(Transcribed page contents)
══════════════════════════════
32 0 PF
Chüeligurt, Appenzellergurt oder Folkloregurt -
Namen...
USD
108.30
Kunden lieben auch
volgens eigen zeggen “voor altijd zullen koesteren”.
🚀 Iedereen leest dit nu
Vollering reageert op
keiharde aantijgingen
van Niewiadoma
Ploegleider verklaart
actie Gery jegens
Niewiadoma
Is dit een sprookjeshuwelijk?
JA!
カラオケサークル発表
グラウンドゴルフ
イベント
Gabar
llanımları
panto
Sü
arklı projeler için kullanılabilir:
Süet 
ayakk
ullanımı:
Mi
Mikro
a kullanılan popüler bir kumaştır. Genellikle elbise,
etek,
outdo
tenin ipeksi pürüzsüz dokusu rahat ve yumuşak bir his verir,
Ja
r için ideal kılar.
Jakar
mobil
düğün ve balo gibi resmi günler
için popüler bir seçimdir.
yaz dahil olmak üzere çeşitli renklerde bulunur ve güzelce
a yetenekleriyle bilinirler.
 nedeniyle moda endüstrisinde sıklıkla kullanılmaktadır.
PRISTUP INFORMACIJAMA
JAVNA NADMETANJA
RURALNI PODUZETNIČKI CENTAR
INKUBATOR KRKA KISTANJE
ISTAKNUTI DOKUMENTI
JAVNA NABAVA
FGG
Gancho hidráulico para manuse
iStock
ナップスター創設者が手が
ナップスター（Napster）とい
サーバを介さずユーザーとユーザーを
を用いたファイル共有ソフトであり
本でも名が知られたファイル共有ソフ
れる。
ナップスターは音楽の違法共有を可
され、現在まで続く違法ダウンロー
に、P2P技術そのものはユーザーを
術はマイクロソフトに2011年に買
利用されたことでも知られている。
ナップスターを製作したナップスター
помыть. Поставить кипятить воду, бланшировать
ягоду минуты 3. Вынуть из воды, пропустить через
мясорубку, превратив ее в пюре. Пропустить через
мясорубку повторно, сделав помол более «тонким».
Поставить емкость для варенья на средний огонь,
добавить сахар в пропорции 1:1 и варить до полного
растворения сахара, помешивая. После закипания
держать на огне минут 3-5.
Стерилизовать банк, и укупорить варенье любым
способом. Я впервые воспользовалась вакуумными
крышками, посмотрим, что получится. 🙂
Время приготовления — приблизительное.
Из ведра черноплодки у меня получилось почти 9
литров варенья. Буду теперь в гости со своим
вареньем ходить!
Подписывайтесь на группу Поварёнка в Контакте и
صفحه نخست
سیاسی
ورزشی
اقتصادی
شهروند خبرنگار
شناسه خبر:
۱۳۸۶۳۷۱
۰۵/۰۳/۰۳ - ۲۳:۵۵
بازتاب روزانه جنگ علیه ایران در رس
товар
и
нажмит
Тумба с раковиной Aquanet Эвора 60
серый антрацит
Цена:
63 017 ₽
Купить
══════════════════════════════
• To-do item: Where a line in the records above contains the string "мясорубку", copy that line.

• Written response:
мясорубку, превратив ее в пюре. Пропустить через
мясорубку повторно, сделав помол более «тонким».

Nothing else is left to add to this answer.